Sunday, November 04, 2007

Born again...day 1

One thing that I realized and came to a head yesterday is how much emotional energy runs through me. Some of it is good, and some of it drags me down. It makes me the passionate person I am. It also blocks my creativity and relational aspects of my life.

One thing I have realized is that I want to let some of this negative emotional junk go. Yesterday felt so freeing as I made my declaration.

Today was a test for me, and I collapsed. I didn't totally lose it, but there was enough negative energy to deflate high flying hopes.

However, that will not be the end of the story for me. I have decided to give my negative and self destructive emotions over to God and let Him morph them into more positive energy. Awareness makes things easier to deal with.

Salvation isn't a one time shot. It is turning the corner and walking in a new direction. It is a journey.
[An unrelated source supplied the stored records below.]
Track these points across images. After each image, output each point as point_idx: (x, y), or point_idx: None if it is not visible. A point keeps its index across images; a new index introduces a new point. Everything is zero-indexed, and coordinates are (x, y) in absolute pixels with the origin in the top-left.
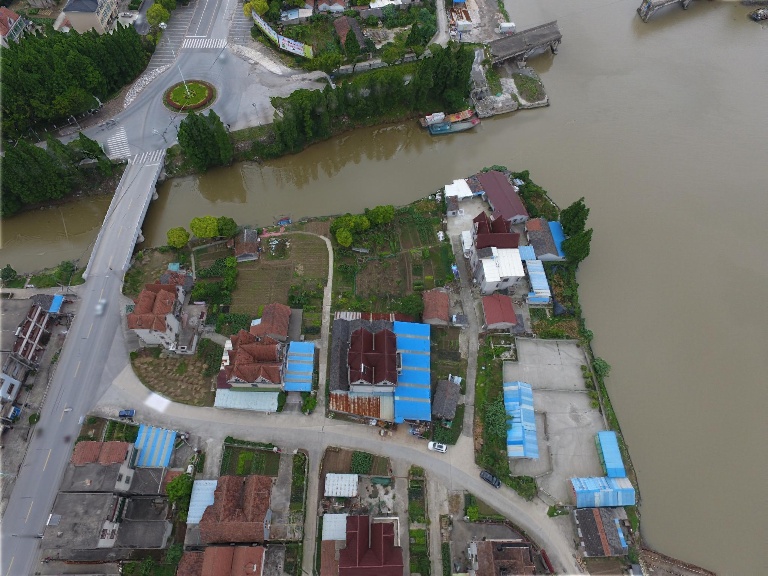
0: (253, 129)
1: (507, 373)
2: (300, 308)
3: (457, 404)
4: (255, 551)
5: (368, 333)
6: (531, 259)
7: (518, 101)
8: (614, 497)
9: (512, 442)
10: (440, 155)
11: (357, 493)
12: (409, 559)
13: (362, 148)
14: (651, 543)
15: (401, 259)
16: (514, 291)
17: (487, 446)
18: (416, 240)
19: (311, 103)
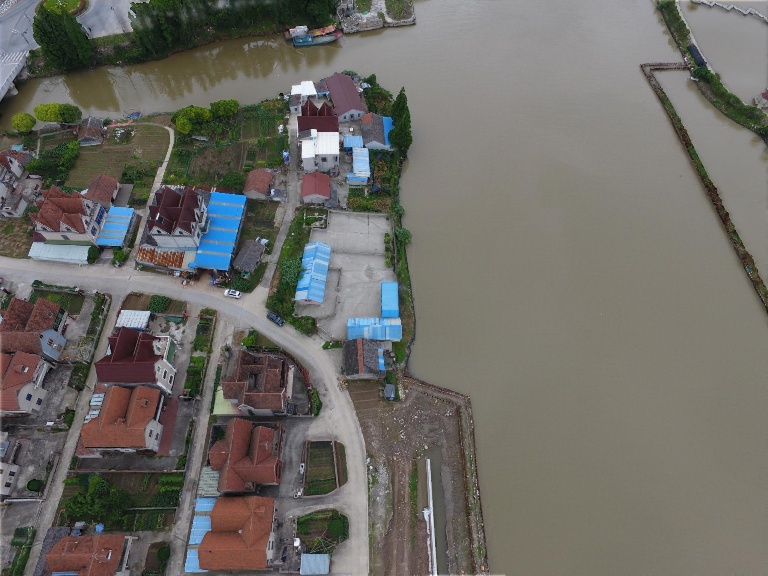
0: (118, 36)
1: (314, 239)
2: (131, 184)
3: (261, 262)
4: (29, 357)
5: (175, 193)
6: (358, 147)
7: (384, 19)
8: (382, 332)
9: (300, 289)
10: (305, 68)
11: (149, 328)
12: (185, 378)
13: (238, 64)
14: (415, 373)
15: (237, 146)
16: (335, 172)
17: (279, 294)
18: (257, 132)
19: (168, 8)
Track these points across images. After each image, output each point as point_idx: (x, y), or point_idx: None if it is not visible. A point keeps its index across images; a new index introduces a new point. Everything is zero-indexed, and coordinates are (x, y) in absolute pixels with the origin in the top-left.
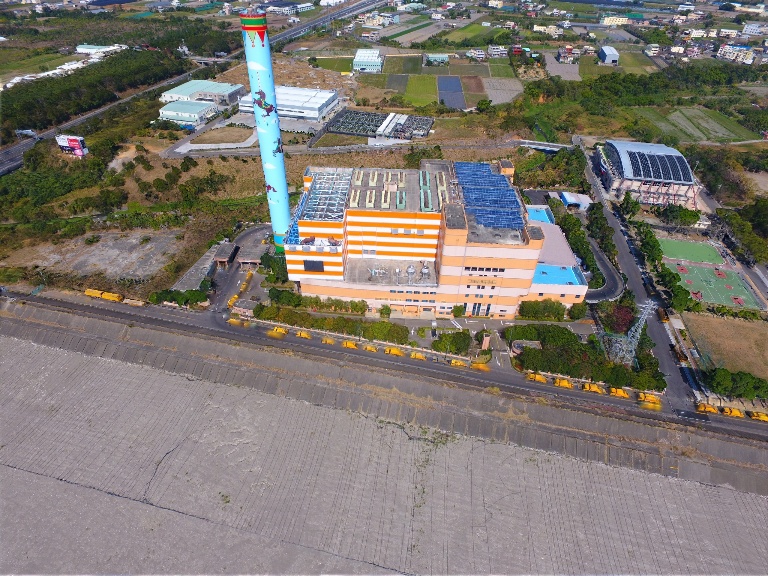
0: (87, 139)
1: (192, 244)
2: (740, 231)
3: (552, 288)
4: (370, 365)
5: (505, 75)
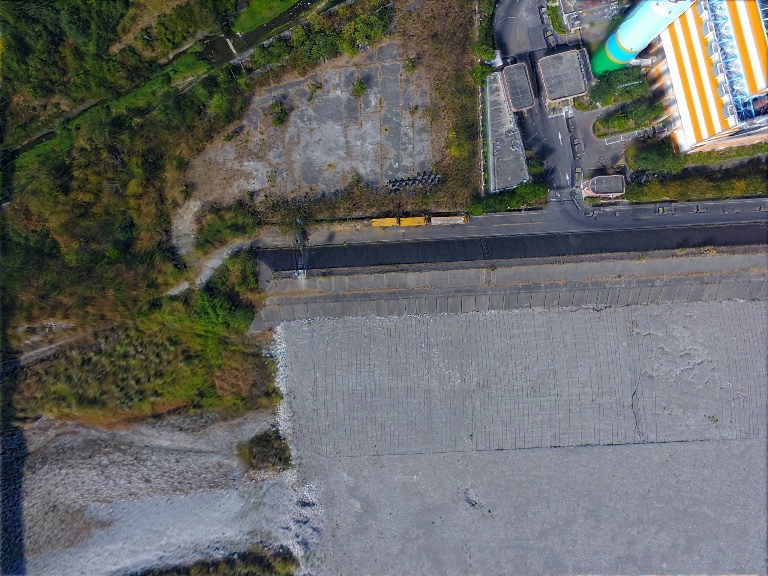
0: None
1: (438, 74)
2: None
3: None
4: None
5: None
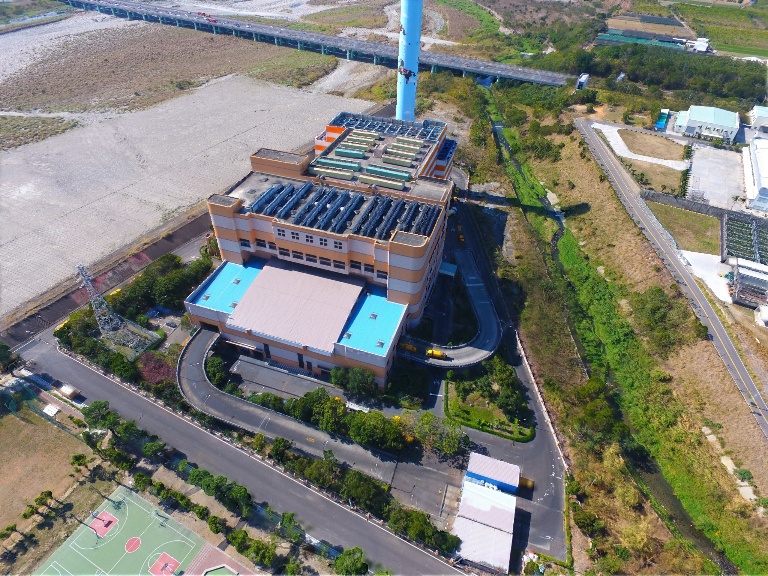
0: (611, 93)
1: None
2: None
3: None
4: None
5: None
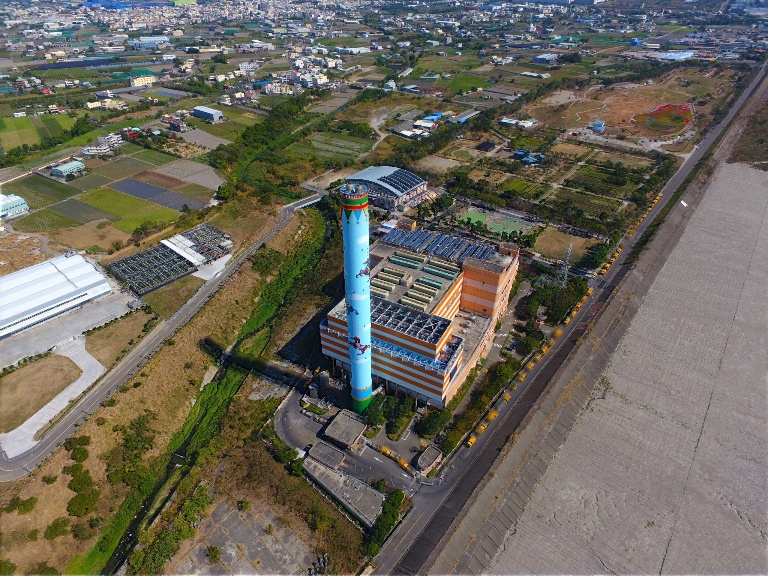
0: None
1: (268, 493)
2: (476, 196)
3: None
4: (542, 391)
5: (166, 160)
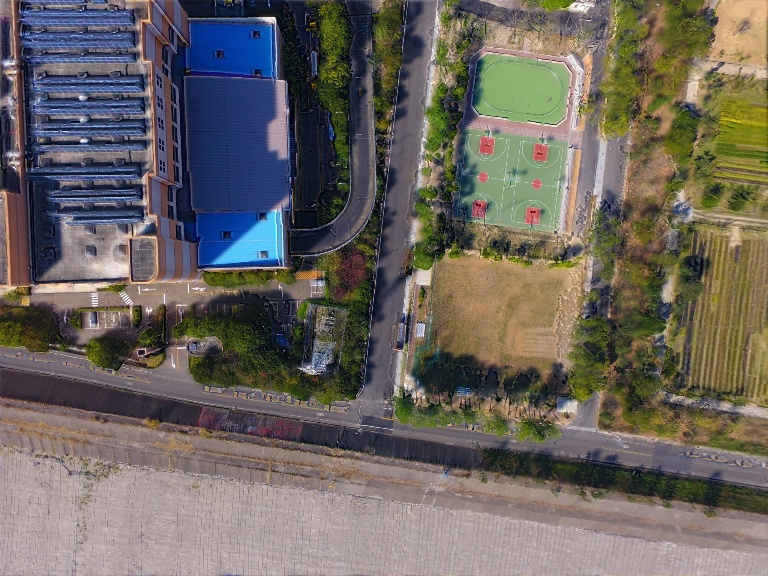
0: None
1: None
2: (620, 48)
3: None
4: (4, 397)
5: None
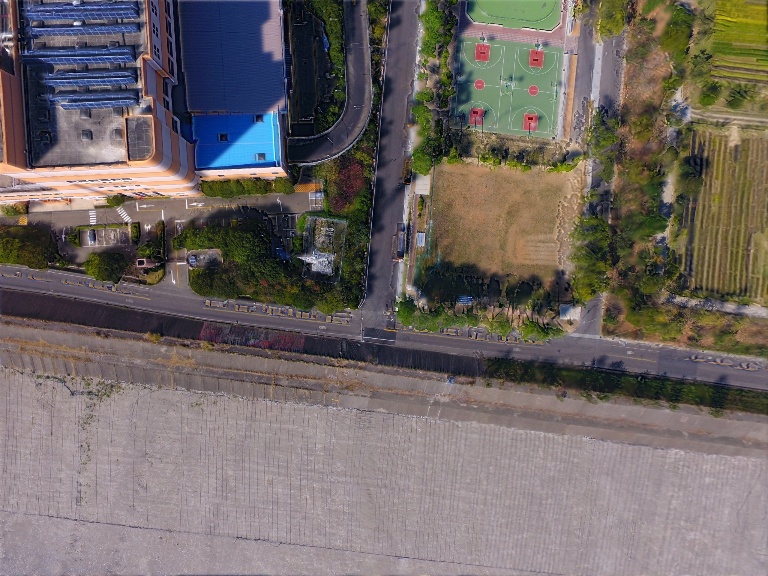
0: None
1: None
2: None
3: (231, 172)
4: (4, 314)
5: None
I turned a corner yesterday. I realized some things. I wanted to do things differently. Right now I feel clumsy. I haven't done this to the level I am proposing before so it feels awkward now. I am tempted to be discouraged. (Discouragement is a negative emotion that increases the likelihood of giving up.

I know it will become better as I keep doing what I have realized I need to do.

1 comment:

NikPow! said...

With my eating disorder treatment I'm learning the same thing. I've turned a corner and I just have to keep remembering that it's a journey. I can't be over all of this in one moment. But I have been told that intelligent people like ourselves have a hard time with "journey" thinking because we are used to being able to do things rather quickly...and very well. But I've learned over the past month that even though I keep thinking, "Oh seriously...I should be over this by now. I should totally have a handle on this." I know that I can't and won't have a handle on this completely any time soon. I just have to take it moment by moment (or meal by meal) and remember that if I do something "wrong" I just have to keep pushing foward.

This entry really reminded me of that...of just remembering to push forward at all times...even when I fall back...I just need to get up, dust myself off and push forward some more.